*WORK INSTRUCTIONS*:
Extract every line starting at the line that contains "Box the ventilation duct at (1137, 196)." and ending with the final line of the data, inclusive; give only those lines, word for word.

*RECORD SET*:
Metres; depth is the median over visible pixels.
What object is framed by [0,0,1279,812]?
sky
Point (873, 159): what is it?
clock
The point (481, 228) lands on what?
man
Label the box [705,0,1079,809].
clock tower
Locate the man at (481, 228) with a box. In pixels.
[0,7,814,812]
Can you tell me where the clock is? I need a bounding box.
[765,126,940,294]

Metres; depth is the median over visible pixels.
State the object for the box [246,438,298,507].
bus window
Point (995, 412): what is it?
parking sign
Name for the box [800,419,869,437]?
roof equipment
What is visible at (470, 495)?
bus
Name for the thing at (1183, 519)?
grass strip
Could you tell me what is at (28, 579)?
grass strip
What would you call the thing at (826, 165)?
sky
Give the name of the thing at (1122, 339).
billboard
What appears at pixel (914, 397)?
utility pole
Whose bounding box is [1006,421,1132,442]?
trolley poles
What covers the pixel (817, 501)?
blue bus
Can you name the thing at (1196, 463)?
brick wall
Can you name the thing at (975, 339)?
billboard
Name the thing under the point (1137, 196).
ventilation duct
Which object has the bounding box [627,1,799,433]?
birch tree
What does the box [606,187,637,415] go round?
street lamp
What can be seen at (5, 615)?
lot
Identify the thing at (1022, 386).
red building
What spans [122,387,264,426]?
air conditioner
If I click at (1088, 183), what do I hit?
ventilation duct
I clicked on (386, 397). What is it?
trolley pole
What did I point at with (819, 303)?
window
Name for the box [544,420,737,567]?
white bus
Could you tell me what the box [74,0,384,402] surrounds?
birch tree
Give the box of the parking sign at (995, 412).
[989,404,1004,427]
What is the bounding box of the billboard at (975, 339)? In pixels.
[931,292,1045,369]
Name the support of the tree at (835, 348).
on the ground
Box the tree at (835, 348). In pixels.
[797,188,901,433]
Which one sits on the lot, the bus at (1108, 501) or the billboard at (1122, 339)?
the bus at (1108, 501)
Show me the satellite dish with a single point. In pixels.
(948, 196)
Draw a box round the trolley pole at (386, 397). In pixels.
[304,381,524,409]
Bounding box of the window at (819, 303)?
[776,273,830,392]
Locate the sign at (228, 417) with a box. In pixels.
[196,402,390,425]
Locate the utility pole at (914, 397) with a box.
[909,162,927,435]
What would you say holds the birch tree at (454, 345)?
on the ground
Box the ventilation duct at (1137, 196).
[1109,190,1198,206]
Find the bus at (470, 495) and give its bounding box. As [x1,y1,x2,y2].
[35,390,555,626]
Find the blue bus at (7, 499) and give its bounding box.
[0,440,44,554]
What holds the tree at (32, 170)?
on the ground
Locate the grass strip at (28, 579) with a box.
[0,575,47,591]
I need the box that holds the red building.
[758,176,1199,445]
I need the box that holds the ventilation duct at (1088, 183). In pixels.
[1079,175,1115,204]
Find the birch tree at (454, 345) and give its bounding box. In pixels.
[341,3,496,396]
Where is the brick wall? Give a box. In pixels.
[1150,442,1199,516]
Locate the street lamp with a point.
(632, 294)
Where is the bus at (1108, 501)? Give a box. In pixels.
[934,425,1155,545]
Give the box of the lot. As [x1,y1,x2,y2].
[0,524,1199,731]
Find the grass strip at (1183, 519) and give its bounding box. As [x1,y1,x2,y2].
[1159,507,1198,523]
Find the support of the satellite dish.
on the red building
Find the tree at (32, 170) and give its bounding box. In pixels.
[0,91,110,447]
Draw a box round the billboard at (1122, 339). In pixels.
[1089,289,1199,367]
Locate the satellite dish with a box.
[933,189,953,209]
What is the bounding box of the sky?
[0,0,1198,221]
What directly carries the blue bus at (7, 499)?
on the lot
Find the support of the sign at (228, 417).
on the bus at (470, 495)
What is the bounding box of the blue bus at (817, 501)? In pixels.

*SOLVED EXERCISE*:
Box the ventilation duct at (1137, 196).
[1109,190,1198,206]
Find the bus at (470, 495) and give its bounding box. As [x1,y1,x2,y2].
[35,390,555,626]
Find the blue bus at (7, 499) and give its bounding box.
[0,440,44,554]
What holds the tree at (32, 170)?
on the ground
Locate the grass strip at (28, 579) with a box.
[0,575,47,591]
I need the box that holds the red building.
[758,176,1199,445]
I need the box that holds the ventilation duct at (1088, 183). In pixels.
[1079,175,1115,204]
Find the birch tree at (454, 345) and give its bounding box. In pixels.
[341,3,496,396]
Where is the brick wall? Give a box. In pixels.
[1150,442,1199,516]
Locate the street lamp with a point.
(632, 294)
Where is the bus at (1108, 501)? Give a box. In pixels.
[934,425,1155,545]
Give the box of the lot. As [x1,y1,x2,y2].
[0,524,1199,731]
Find the grass strip at (1183, 519) and give its bounding box. As [x1,y1,x2,y2].
[1159,507,1198,523]
Find the support of the satellite dish.
on the red building
Find the tree at (32, 170) and give its bounding box. In pixels.
[0,91,110,447]
Draw a box round the billboard at (1122, 339). In pixels.
[1089,289,1199,367]
Locate the satellite dish with a box.
[933,189,953,209]
What is the bounding box of the sky?
[0,0,1198,221]
What directly carries the blue bus at (7, 499)?
on the lot
Find the support of the sign at (228, 417).
on the bus at (470, 495)
What is the bounding box of the blue bus at (817, 501)? In pixels.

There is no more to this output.